Add with (nolock), and see if this makes a difference on one or two queries you're analyzing.
Essentially you have a complicated system which you have a problem with, you need to determine which component is the problem and fix it.
Transactional replication is probably best if the reports / selects you need to run need to be up to date. If they don't you could look at log shipping, although that would add some down time with each import.
For data/log files, make sure they're on seperate drives so the performance is maximized.
Something to remember about transaction replication is that a single update now requires several operations to happen for that change to occur.
First you update the source table.
Next the log readers sees the change and writes the change to the distribution database.
Next the distribution agent sees the new entry in the distribution database and reads that change, then runs the correct stored procedure on the subscriber to update the row.
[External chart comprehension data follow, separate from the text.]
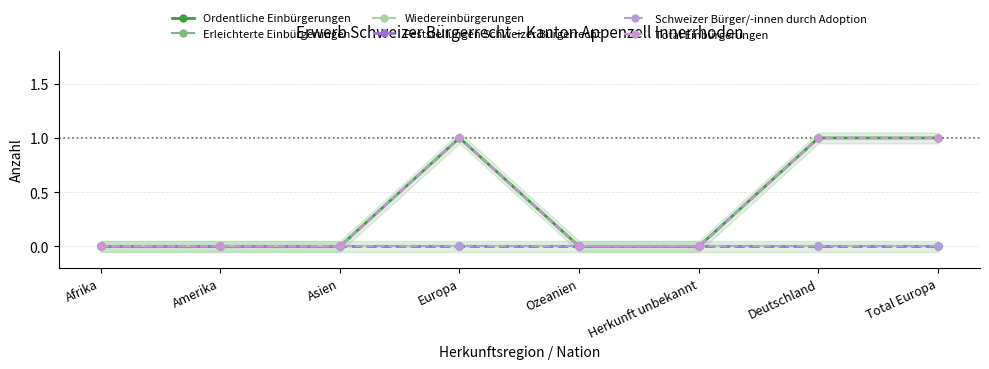

Which category has the highest value in the Erleichterte Einbürgerungen series?

Afrika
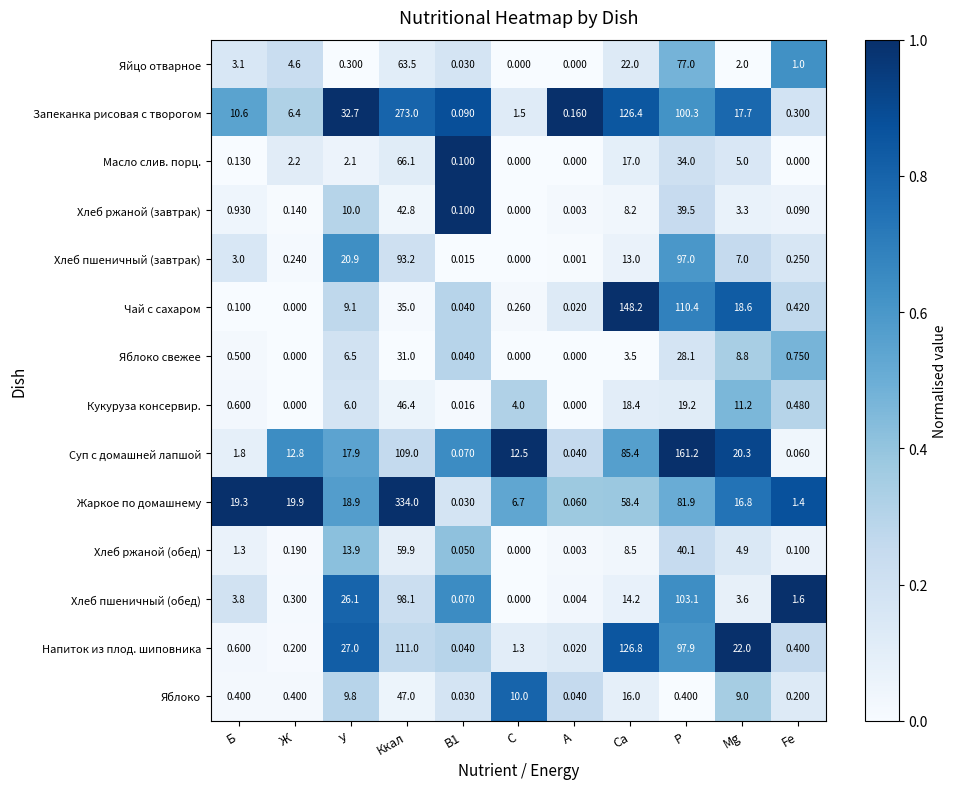

Which series has the largest total across all categories?

Запеканка рисовая с творогом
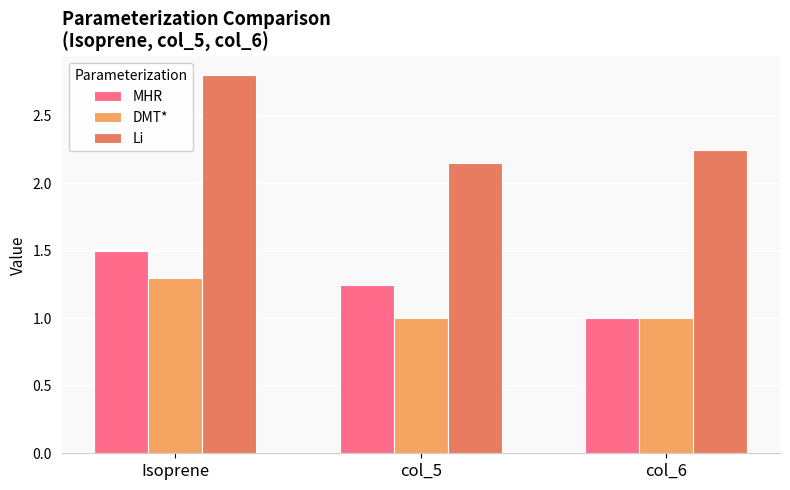

What is the label of the 2nd bar from the left?

col_5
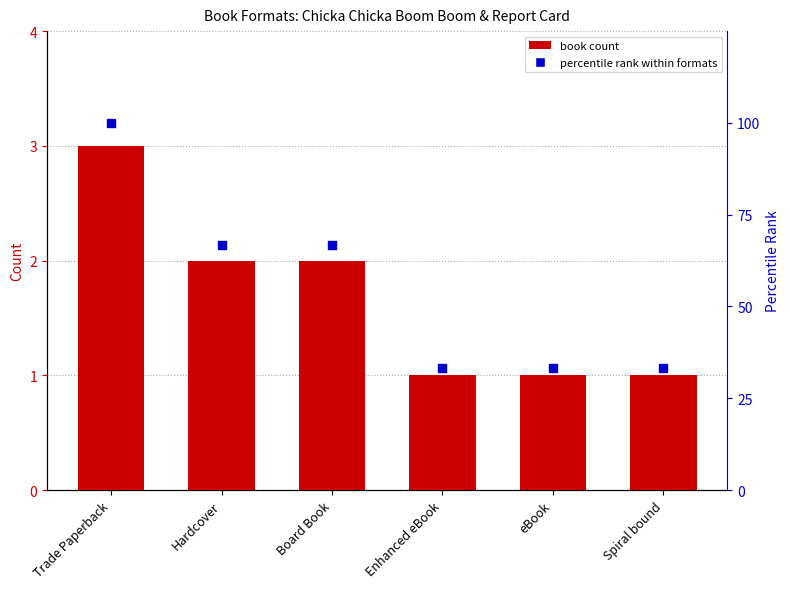

Which series contains the highest Y value?

percentile rank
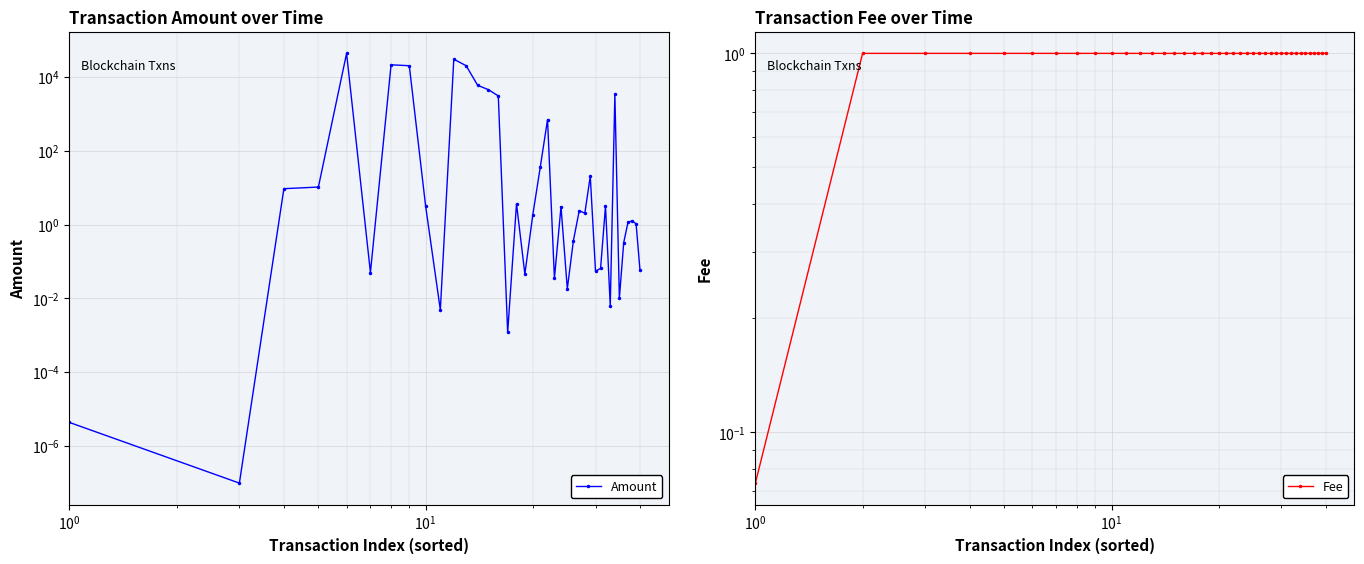

The chart shows a value of 1.7 at 10. True or false?

False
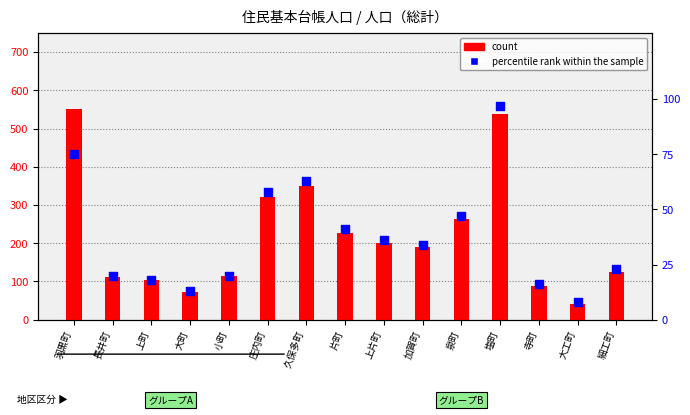

Which series reaches the minimum Y coordinate?

percentile rank within the sample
If you monitor the statement run times on the two servers you'll probably see that they are running in just a few milliseconds. However it is the lag time while waiting for the log reader and distribution agent to see that they need to do something which is going to kill you.
If you truly need sub second processing time then you will want to look into writing your own processing engine to handle data moving from one server to another. I would recommend using SQL Service Broker to handle this as this way everything is native to SQL Server and no third party code has to be written.